-- Data supplied follows --

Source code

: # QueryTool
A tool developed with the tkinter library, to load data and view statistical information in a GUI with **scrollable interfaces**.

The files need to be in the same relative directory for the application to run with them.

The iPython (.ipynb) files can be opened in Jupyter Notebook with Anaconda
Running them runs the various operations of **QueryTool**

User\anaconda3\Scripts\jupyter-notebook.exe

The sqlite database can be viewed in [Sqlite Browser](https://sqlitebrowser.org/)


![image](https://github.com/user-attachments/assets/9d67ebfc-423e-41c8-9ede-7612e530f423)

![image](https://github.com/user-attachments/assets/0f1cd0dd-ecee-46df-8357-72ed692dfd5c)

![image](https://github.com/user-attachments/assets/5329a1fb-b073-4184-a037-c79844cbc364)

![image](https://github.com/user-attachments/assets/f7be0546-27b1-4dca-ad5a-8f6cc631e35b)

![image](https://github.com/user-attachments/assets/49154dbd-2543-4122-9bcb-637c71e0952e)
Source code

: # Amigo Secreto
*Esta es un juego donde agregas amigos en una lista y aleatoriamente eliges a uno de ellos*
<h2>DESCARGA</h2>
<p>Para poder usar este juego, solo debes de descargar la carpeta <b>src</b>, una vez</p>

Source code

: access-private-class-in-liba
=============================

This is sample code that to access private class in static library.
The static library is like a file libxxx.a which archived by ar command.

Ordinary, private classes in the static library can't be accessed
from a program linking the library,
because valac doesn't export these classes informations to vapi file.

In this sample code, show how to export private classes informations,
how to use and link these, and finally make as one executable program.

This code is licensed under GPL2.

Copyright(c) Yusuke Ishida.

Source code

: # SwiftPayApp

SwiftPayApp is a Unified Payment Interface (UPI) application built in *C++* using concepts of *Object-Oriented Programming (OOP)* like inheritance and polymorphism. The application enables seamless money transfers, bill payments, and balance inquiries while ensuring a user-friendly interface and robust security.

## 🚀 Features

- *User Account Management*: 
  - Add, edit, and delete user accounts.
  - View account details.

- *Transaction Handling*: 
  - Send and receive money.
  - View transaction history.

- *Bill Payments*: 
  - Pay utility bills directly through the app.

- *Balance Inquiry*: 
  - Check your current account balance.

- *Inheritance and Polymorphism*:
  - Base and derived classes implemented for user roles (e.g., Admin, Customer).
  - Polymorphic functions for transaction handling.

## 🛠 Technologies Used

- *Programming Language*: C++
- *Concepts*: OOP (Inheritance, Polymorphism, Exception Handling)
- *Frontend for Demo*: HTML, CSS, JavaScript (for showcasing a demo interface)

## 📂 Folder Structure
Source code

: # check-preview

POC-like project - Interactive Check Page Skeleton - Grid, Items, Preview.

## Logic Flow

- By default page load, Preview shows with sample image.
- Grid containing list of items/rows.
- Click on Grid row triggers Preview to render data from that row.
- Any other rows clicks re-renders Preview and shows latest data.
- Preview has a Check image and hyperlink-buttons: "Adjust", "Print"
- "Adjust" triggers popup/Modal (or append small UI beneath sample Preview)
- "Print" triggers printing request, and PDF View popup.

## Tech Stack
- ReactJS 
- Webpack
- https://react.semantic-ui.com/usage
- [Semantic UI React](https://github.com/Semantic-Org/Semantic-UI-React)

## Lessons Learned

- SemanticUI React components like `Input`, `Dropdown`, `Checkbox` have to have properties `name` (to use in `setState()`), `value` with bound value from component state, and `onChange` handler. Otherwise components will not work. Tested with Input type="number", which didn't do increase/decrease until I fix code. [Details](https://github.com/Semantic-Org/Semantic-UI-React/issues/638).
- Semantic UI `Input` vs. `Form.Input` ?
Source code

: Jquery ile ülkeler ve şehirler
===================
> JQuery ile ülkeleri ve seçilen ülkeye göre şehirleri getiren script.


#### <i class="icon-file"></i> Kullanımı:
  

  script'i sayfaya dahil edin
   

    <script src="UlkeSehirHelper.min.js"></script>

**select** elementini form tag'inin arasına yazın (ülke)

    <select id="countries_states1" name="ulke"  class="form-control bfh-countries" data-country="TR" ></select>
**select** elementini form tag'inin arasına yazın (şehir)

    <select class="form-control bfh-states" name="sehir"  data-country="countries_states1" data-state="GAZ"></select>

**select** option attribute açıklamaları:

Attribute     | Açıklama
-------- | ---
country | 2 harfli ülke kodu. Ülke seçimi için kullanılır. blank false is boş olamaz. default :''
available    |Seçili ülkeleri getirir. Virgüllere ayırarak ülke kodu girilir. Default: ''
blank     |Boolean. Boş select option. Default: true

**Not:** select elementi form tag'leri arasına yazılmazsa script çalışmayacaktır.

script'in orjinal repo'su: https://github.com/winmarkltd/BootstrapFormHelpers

-- Data supplied concluded --

## Problem statement
Set aside each line above that includes the string "arasına" and report it.

## Response
**select** elementini form tag'inin arasına yazın (ülke)
**select** elementini form tag'inin arasına yazın (şehir)
**Not:** select elementi form tag'leri arasına yazılmazsa script çalışmayacaktır.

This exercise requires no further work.